◆ Prompt
Find each line in the records below that contains the word "series" and copy those lines out in full.
Start of Records for this task
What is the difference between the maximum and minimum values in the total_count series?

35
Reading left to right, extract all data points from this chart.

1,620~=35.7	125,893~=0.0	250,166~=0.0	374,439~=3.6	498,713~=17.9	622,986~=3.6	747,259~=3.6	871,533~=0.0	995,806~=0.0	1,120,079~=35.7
End of Records for this task
Start of Records for this task
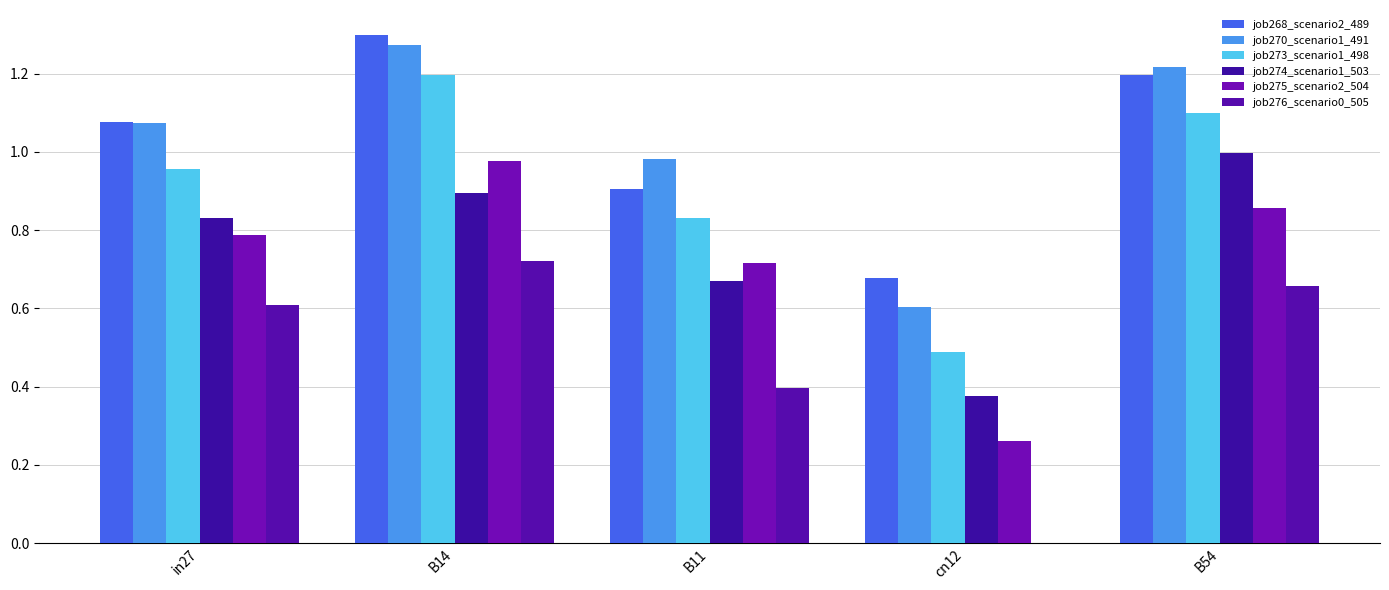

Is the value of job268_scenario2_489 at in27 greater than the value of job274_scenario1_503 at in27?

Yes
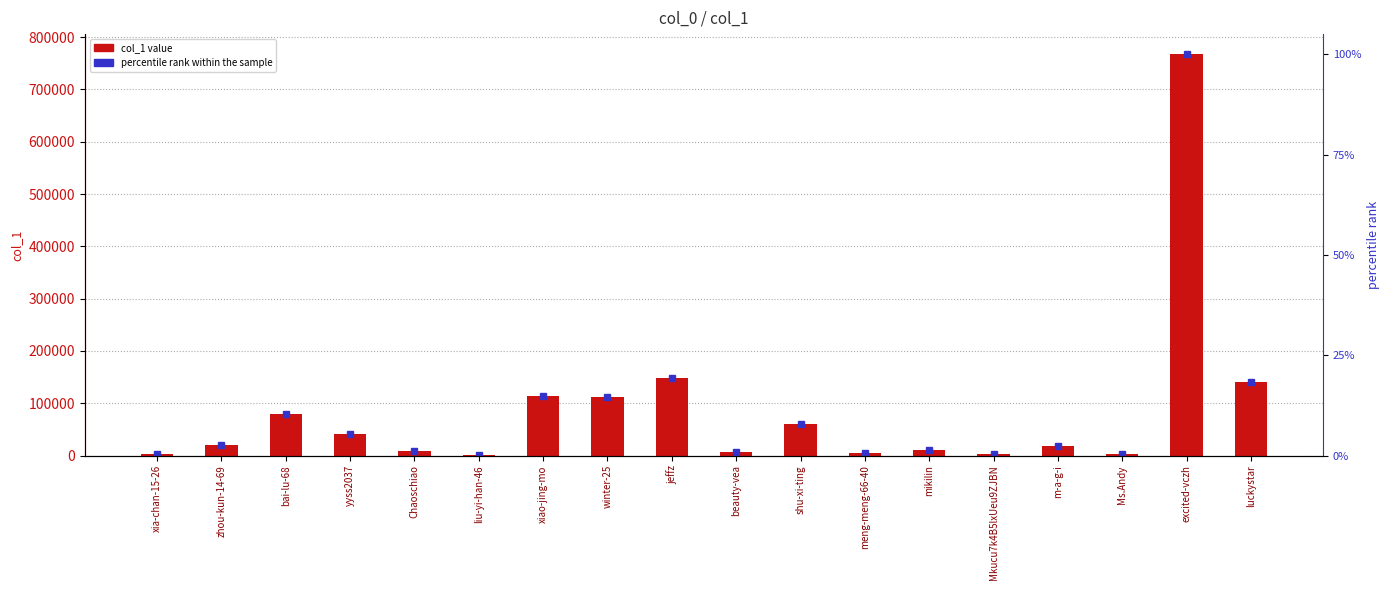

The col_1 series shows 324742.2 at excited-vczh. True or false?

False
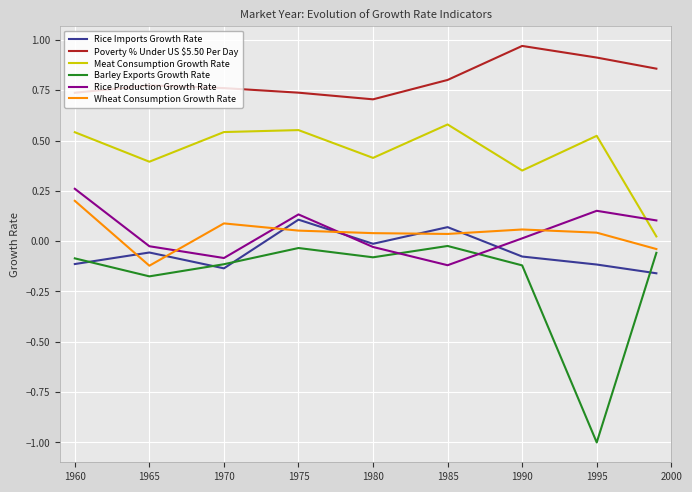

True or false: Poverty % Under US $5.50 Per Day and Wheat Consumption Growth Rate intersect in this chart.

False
End of Records for this task
Start of Records for this task
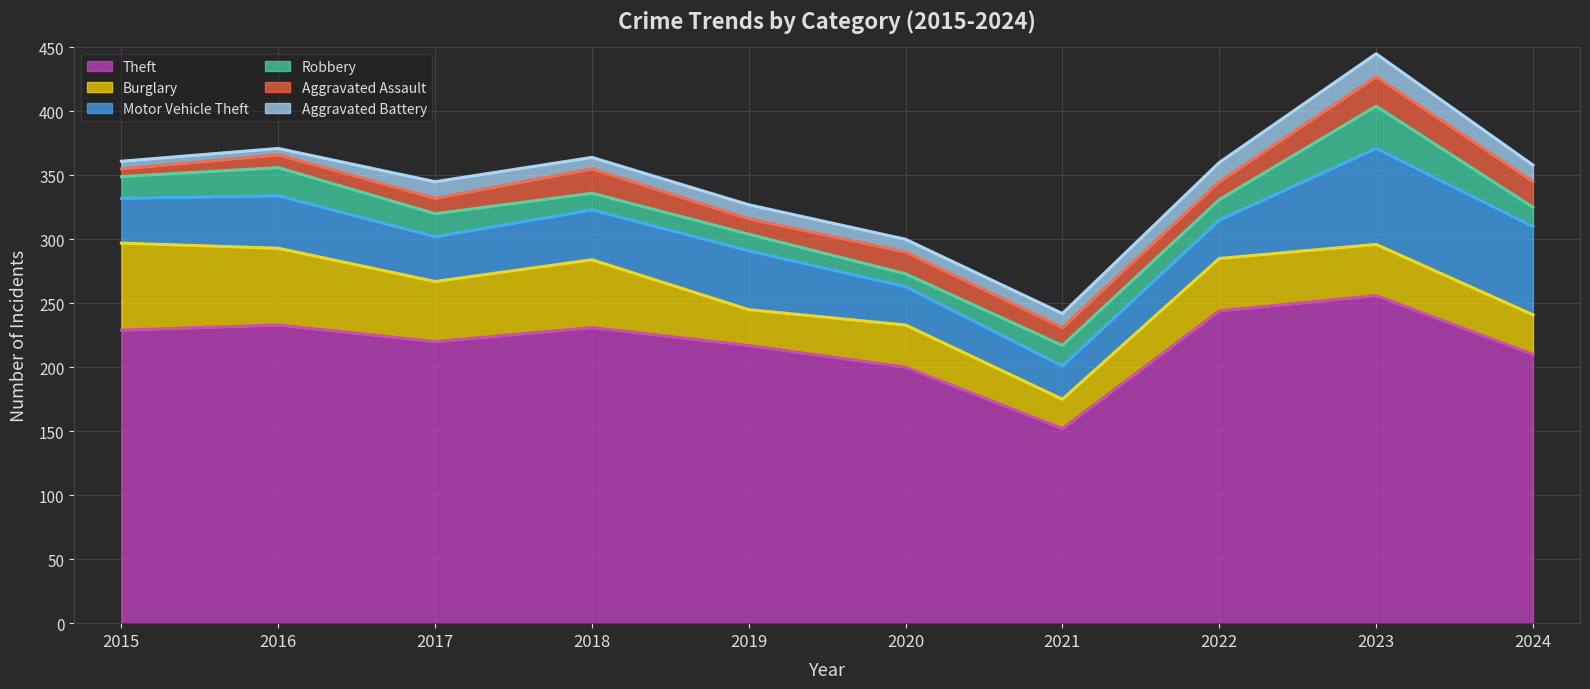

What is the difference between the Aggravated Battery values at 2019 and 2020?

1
End of Records for this task
◆ Worked solution
What is the difference between the maximum and minimum values in the total_count series?
The col_1 series shows 324742.2 at excited-vczh. True or false?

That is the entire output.